On 31 October 2011, the UN Educational, Scientific and Cultural Organizations (UNESCO) approved the bid of Palestine for full membership with the necessary two-thirds majority. Although 107 UNESCO States voted in favor of Palestinian membership, the approval also faced notable opposition by 14 States. The overall number of 173 votes cast included 52 abstentions. Among the States voting against the bid were the United States, Canada and several EU member States, including Germany and the Netherlands. While the diverging positions of EU member States thus reveals once again the lack of unanimity in EU external relations policy, the US disapproval of the Palestinian UNESCO membership may have more serious consequences at the level of US-UNESCO relations. For after the approval of Palestine’s membership bid, the US immediately announced that it would cut off its funds to UNESCO, which amount to 60 million USD annually. This decision is based on several US laws that prohibit the US government to provide funds to any United Nations agency or affiliated organization that “accords the Palestine Liberation Organization the same standing as member states” (see P.L. 101-246, Title IV [1990] and P.L. 103-236, Title IV [1994]).

International Responsibility for Withholding Membership Dues

Since the US is the largest contributor to the UNESCO budget with a share of 22 percent, its decision to withhold its contributions will most likely impede the effective functioning of the organization. As the Director-General of UNESCO stated on 2 November 2011, the continued withholding of dues may severely affect UNESCO’s activities in a variety of areas. UNESCO already felt the repercussions of the lack of US funding after 1984 when the United States withdrew from UNESCO due to the increasing politicization of the Organization, rejoining only in 2003 (for a discussion of the reasons for the withdrawal see Hans N. Weiler, ‘Withdrawing from UNESCO: A Decision in Search of an Argument’ (1986) Comparative Education Review 132).

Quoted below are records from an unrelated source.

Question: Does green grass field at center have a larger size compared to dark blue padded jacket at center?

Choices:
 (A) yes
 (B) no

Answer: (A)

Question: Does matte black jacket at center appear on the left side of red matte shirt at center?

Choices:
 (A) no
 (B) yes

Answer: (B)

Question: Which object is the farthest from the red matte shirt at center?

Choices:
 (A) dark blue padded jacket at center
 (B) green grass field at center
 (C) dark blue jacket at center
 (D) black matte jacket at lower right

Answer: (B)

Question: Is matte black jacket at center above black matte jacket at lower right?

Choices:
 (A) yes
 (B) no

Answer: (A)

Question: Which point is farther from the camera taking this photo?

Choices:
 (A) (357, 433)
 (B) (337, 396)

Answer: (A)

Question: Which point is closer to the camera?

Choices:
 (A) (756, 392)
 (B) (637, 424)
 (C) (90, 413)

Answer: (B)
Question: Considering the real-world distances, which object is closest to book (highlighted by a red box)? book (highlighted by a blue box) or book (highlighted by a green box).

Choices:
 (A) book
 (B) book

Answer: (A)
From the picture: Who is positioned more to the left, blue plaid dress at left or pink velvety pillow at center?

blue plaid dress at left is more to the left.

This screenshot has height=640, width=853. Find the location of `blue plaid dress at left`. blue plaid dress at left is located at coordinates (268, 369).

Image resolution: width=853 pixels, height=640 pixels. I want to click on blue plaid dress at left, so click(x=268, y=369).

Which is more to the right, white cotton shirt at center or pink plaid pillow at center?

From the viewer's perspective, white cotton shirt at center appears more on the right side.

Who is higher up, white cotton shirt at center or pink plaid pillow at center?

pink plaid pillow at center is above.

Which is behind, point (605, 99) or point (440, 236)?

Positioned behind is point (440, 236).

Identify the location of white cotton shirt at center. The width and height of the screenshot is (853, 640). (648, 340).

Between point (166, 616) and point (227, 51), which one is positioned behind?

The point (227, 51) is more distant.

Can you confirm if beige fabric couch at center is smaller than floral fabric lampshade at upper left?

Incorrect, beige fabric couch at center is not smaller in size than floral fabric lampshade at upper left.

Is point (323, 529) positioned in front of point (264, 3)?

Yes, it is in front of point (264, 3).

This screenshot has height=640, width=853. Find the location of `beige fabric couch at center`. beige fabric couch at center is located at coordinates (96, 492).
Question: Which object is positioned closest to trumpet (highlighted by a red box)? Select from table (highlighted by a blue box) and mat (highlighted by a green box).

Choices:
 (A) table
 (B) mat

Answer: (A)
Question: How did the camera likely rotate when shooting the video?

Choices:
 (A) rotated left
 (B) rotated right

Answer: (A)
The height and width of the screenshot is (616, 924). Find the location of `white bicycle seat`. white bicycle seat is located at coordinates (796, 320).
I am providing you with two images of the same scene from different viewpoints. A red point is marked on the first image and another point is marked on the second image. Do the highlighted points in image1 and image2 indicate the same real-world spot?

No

Considering the potentially detrimental effects of US withholdings, this contribution seeks to examine whether the US could be held internationally responsible for its acts under the law of international responsibility. After all, Article IX of the constituent instrument of UNESCO (the UNESCO Constitution) states that member States of the organization have a “financial responsibility” towards the Organization, i.e. an obligation to provide the Organization with the necessary financial resources, as decided by the General Conference of UNESCO. Although this obligation arguably could have been formulated in more concrete terms, it is suggested that the United States would breach its obligations under the UNESCO Constitution by withholding its membership dues, and accordingly be under a secondary obligation to make reparation either in kind and/or by means of compensation.